Crowley gets his arms over the top of the tackle to release his club-mate Calvin Nash, then he is on hand on the next phase to finish off a pass from another man of Munster, number nine Craig Casey. At the beginning of the second quarter, the new 10 was at it again.

 

On this occasion, Crowley demonstrates his proficiency at the underarm offload around the back of the tackler, then Henshaw tacks on one of his own for good measure to give Dan Sheehan room for a joyful gallop down the left. The 10’s offloading genius was infectious, bringing the best out of the two men outside him and particularly, the Ulster giant McCloskey.

 

 

On two occasions McCloskey extends the full range of his 6ft 4.5ins frame to deliver basketball-type offloads from above head level which engineer a break on the edges of the field, in one of his most effective attacking international performances.

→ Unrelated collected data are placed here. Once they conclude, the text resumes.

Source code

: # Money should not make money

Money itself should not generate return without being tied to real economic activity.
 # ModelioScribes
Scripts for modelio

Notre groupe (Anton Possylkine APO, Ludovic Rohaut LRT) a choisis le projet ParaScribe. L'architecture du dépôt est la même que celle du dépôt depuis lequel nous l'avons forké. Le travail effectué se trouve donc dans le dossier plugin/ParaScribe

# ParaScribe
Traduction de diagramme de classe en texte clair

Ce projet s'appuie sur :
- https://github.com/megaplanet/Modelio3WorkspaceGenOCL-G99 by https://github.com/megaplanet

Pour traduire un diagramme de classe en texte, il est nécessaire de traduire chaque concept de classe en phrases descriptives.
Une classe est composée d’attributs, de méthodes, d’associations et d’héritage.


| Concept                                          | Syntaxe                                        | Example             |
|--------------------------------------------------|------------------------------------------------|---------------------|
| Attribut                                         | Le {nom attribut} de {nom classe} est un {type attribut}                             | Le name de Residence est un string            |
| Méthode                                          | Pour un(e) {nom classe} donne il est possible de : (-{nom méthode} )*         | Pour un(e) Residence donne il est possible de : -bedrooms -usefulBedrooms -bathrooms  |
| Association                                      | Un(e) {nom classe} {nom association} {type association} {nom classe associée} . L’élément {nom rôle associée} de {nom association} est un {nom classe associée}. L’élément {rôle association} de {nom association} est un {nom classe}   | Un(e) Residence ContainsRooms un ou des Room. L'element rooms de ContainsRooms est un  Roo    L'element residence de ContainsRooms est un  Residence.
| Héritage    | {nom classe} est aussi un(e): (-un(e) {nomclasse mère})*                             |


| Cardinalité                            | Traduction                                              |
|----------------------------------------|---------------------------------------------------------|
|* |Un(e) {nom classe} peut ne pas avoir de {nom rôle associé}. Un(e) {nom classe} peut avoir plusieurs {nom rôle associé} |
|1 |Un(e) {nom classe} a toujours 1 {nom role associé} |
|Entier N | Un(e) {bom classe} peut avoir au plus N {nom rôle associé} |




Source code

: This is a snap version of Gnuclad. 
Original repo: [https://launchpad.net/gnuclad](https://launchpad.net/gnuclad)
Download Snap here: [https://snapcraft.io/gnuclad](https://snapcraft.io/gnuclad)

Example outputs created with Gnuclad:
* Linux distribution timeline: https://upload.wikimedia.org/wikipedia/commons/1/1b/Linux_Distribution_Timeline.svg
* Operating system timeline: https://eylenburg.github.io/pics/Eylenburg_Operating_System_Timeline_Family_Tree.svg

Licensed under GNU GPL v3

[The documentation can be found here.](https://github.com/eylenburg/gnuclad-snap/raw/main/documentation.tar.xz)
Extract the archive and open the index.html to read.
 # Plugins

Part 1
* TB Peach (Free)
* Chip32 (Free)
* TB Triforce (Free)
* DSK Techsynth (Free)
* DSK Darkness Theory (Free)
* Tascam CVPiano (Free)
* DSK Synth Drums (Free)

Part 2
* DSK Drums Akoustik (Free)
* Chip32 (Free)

Thus far at least, the absence of the ‘irreplaceable’ Sexton has scarcely been noticed, and Crowley has become so smoothly embedded he is already offering a real point of difference.

Ireland are not just building their typical momentum through the speed of delivery from the breakdown, they are adding prudent passes after contact in the opposition red zone, to ensure a broken defence has no chance to be anything other than broken. It is rare glimpse of sunlight in a championship which has to date, been shrouded in humdrum grey.